■ **Aim of the exercise**: Copy out each line of the listing below in which the string "lines" occurs.

■ **Raw data**:
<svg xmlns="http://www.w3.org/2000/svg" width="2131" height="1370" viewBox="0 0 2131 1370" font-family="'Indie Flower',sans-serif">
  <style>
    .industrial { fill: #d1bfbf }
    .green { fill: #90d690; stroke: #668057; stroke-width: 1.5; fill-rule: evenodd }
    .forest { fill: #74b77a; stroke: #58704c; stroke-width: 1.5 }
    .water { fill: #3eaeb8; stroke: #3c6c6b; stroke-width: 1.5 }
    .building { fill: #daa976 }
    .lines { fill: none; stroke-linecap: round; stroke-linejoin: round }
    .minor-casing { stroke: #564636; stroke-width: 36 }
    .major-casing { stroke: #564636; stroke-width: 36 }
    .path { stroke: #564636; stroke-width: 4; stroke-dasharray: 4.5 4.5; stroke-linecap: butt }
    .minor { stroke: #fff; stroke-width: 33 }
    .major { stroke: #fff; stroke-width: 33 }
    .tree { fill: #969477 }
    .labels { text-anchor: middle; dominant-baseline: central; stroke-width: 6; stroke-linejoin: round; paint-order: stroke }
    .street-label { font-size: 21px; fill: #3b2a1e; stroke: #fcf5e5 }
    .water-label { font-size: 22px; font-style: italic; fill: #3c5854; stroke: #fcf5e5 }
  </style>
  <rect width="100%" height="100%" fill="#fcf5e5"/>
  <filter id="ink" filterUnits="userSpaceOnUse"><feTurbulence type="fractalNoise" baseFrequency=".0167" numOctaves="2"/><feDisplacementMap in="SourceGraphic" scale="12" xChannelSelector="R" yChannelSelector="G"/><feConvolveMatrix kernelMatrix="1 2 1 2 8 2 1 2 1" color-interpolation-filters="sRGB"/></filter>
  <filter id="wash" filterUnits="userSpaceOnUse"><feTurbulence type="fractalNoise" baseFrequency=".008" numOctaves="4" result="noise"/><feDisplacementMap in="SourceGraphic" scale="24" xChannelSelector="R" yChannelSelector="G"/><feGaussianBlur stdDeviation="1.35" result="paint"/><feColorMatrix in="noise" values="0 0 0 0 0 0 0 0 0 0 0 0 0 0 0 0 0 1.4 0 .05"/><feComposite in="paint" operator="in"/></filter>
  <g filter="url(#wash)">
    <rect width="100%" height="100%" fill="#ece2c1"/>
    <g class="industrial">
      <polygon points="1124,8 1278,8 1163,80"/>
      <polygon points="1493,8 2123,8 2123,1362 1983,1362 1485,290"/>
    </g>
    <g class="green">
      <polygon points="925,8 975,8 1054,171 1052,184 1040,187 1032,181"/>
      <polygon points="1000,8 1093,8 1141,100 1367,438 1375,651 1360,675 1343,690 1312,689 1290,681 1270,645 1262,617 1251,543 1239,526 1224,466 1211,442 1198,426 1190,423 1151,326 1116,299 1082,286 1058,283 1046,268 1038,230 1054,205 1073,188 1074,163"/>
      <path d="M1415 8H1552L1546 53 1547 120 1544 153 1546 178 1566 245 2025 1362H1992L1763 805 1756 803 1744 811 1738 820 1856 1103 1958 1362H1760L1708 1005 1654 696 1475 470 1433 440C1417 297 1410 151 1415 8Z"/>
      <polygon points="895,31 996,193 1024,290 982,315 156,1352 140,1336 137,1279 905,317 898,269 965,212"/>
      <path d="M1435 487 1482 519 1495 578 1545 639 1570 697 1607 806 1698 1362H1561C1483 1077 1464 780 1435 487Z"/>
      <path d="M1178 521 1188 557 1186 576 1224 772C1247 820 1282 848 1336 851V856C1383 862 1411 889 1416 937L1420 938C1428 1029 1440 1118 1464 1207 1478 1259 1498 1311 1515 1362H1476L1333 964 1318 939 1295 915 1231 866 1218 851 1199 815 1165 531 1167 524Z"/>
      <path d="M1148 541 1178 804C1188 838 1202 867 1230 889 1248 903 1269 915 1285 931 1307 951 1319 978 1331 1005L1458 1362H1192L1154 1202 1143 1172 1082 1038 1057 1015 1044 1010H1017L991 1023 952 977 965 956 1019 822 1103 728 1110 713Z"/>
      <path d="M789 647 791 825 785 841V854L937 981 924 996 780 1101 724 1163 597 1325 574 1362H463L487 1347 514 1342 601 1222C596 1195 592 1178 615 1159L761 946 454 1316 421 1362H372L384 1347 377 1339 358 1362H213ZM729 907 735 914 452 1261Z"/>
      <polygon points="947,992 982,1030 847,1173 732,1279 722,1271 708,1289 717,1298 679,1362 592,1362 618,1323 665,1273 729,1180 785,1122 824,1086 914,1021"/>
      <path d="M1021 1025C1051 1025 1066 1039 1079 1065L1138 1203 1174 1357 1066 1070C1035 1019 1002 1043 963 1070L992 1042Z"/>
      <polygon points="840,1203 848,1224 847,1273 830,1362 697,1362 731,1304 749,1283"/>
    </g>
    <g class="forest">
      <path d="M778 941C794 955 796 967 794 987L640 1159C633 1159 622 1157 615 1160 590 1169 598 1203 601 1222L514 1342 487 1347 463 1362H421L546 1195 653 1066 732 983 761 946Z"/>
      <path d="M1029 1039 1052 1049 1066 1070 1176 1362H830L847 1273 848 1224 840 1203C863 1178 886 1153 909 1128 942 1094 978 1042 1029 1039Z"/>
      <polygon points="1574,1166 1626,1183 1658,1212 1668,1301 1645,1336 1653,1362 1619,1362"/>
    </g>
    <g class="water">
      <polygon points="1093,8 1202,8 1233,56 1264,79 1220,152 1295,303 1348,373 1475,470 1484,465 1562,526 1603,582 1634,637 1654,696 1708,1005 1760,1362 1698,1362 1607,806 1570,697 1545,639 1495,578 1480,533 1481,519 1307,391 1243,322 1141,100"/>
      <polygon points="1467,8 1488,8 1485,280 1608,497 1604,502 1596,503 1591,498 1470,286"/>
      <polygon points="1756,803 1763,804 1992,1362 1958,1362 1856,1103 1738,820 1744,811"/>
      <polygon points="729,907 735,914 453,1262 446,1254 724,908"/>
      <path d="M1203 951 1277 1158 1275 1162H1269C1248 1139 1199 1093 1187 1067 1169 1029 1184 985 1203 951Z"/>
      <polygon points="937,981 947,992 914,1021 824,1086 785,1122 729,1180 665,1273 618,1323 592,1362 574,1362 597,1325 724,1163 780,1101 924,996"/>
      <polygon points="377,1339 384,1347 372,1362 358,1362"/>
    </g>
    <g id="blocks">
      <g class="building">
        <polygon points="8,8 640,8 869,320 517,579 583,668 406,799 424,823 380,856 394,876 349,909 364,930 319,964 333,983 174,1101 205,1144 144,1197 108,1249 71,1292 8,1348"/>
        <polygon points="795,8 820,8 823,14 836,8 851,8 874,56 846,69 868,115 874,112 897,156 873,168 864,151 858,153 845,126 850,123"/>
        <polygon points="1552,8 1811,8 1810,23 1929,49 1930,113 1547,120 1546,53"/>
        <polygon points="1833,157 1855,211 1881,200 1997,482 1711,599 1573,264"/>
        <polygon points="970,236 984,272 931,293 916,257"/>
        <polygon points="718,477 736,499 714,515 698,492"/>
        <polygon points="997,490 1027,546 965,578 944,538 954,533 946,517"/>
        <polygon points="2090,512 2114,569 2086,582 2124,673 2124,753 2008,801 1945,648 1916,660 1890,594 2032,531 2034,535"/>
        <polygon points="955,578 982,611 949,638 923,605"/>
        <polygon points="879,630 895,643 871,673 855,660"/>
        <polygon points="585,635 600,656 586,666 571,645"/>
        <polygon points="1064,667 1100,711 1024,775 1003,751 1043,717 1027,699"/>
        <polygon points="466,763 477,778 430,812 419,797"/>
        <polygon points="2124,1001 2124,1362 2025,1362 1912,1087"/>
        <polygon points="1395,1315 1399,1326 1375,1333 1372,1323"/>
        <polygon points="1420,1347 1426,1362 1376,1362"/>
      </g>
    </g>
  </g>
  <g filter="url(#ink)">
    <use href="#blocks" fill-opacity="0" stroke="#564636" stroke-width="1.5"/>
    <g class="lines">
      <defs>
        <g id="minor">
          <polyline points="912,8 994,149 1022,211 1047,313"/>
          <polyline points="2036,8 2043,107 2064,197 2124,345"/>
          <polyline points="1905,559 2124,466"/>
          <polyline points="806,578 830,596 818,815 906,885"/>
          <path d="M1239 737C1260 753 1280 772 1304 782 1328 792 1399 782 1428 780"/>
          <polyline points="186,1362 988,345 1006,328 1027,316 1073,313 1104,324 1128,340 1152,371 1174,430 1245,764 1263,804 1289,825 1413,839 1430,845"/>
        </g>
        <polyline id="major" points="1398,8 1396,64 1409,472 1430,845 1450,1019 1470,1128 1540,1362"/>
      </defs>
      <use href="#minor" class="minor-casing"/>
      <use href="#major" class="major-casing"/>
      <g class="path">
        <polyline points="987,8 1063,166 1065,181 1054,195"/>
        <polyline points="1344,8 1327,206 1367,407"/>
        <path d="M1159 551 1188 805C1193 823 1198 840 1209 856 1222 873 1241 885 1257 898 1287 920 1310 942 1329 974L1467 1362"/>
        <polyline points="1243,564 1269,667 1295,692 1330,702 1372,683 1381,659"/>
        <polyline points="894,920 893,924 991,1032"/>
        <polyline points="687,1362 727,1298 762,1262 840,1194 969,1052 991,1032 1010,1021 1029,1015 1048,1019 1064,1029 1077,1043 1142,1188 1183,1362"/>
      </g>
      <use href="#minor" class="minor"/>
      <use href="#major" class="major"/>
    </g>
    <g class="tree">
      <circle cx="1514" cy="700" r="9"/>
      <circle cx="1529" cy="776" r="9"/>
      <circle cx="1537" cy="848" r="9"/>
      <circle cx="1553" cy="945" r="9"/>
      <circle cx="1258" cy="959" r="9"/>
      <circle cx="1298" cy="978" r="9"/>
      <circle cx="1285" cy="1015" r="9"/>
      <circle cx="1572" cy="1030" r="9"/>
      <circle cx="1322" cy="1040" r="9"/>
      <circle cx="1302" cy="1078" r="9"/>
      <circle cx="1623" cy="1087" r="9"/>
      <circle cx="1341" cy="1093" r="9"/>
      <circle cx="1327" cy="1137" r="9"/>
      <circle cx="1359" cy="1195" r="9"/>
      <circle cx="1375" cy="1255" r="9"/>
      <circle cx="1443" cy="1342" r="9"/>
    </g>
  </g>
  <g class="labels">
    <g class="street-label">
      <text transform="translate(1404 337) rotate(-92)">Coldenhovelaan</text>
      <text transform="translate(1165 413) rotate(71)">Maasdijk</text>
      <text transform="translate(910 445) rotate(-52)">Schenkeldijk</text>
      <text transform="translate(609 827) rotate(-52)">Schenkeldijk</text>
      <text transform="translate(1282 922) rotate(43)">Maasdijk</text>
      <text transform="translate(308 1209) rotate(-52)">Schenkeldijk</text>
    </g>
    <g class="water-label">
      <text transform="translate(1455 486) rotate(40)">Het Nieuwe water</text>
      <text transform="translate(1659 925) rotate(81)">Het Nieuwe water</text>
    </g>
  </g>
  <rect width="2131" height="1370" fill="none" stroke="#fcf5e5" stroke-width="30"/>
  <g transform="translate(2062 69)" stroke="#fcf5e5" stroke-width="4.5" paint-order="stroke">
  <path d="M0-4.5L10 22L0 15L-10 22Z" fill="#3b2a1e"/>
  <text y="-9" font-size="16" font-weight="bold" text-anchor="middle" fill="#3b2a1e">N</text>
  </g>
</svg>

■ **Result for this task**:
    .lines { fill: none; stroke-linecap: round; stroke-linejoin: round }
    <g class="lines">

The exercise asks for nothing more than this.